Although I was home today, I suddeny became aware of so much in the house. I am staying at my aunts by the way. She lives in a lower middle class neighborhood, so I am exposed to all the slums around me. If I go outside into the balcony I am exposed to everything...literally. Inside the house there are maid servants. They are both very intelligent young girls who are iliterate. It breaks my heart to see this...so much potential, yet why is it not utilized?? I will be uploading pictures, and writing more...

please continue to check in as this blog becomes more and more interesting...I'm just a bit overwhelmed. So its taking me a minute to jot it all down!

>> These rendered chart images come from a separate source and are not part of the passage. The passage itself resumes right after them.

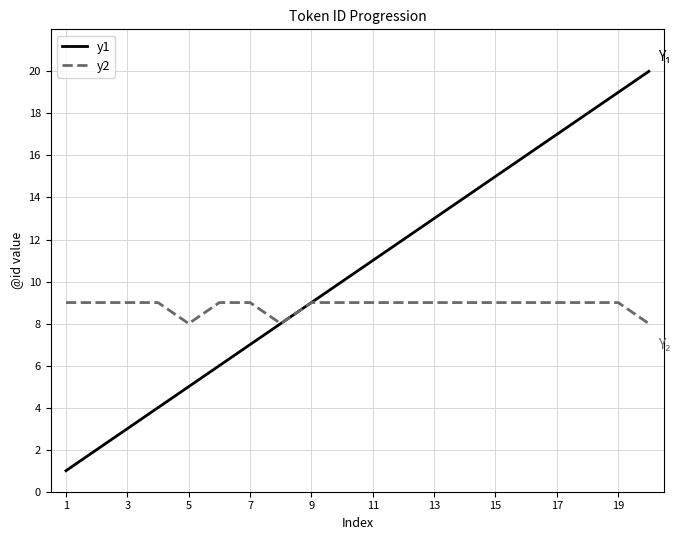

Which series has the largest total across all categories?

y1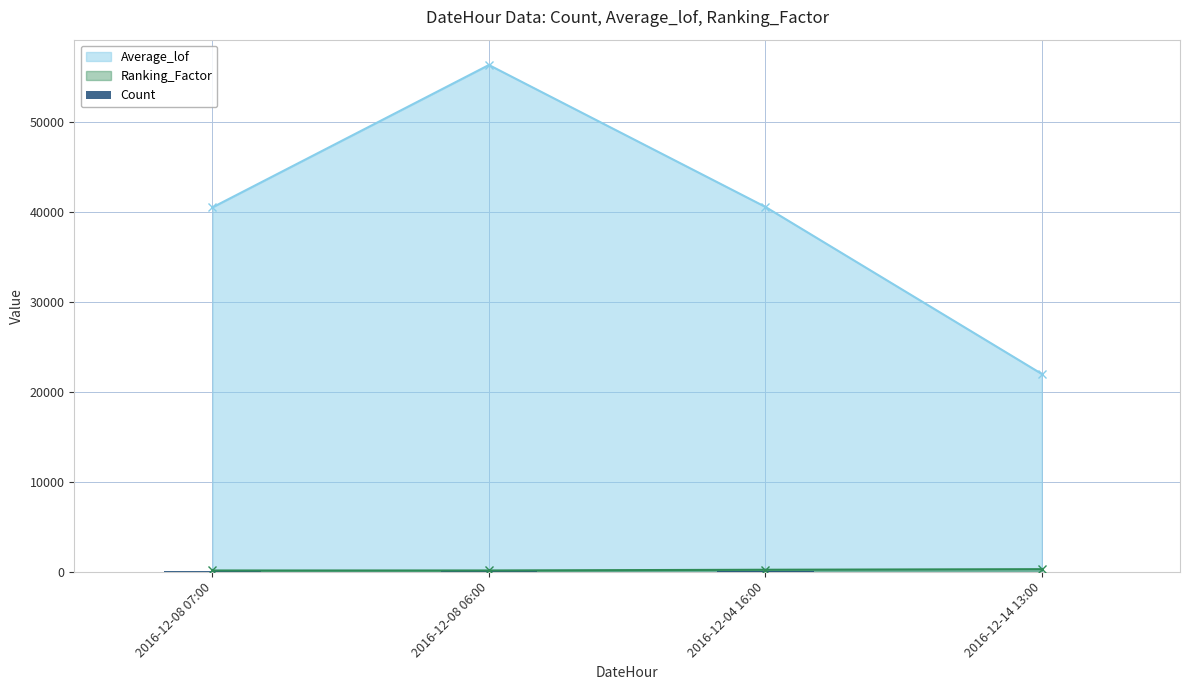

How many interior local peaks does the Average_lof series have?

1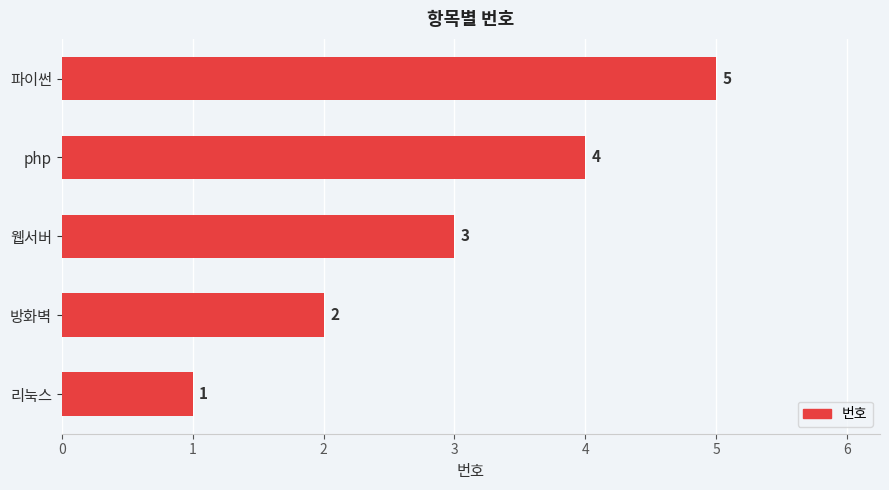

Count the values in the range 2 to 4.

3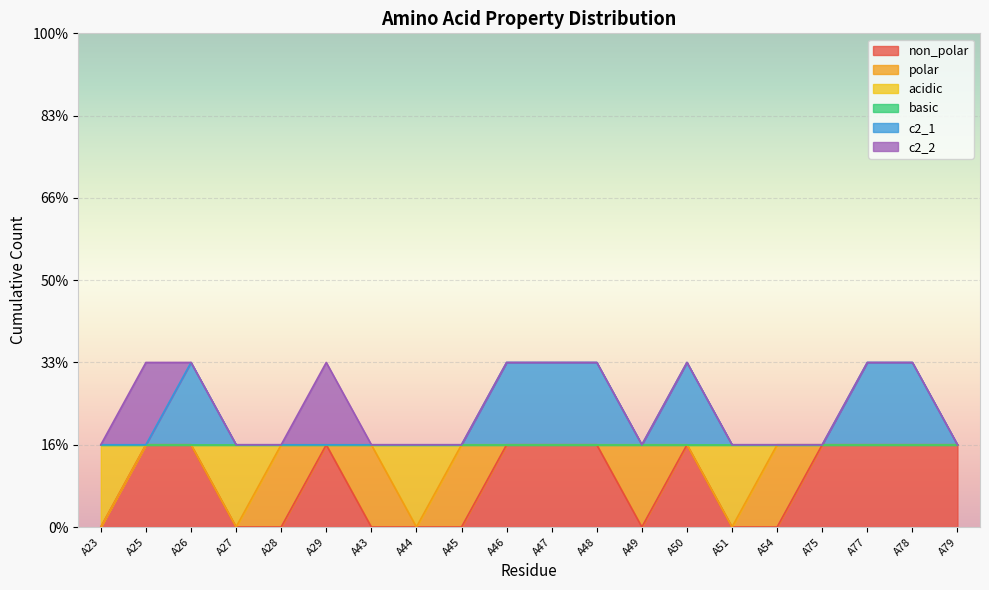

Is the value of non_polar at A51 greater than the value of acidic at A78?

No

Love you all. Peace and love.

Tania

Thursday, November 22, 2007

Taipai to Singapore

So prior to this moment, I hopped on the plane with slight bits of apprehension on my shoulder, leaving nothing with me but my trust in God. Walking away form my sister at the airport almostt brought me to tears. And my fathers longings to be with his wife saddened me also.
Security checkpoint was blah. C'mon guys, I am a diva. I NEED my makeup, and hair products...:( They totally attacked me stating the following: "You have too much for one little person". I lied to them and told them that some of it belonged to my mother. My aunts mother is also traveling with us. She's so innocent and traditional.
I could not rememebr the 15 brutal hours of my plane ride. I drank some wine and that did it for me. Ironically, I sat with a very cute South Indian vegetarian couple. They were very kind and suprised to hear that a Bengali Islamically cultured woman like me was Buddhist and vegetarian. Yayy to weirdos like me. I was also questioned on marriage.
No people I am not going to my country to have my marriaged arranged to a FOB (Fresh off the boat). Yes, I said it, a FOB who wants to marry me for his double wammy (green card, and good looking wifey). Any how, we waited in Taipai only for a little. But I managed to take some pictures of the non-existant toilets. I swear, I am being initiated into the land of flat pans. Taking my number two squatting! great! Once you're in the Asian subcontinent prepare to squat! Unless you are in a heavily westernized area.
Now I am on the plan again. The sweet Indian couple offered me to go explore Singapore with them. We'll see what happens! I have my Deepak Chopra book to keep me grounded. Pray for me everyone!!!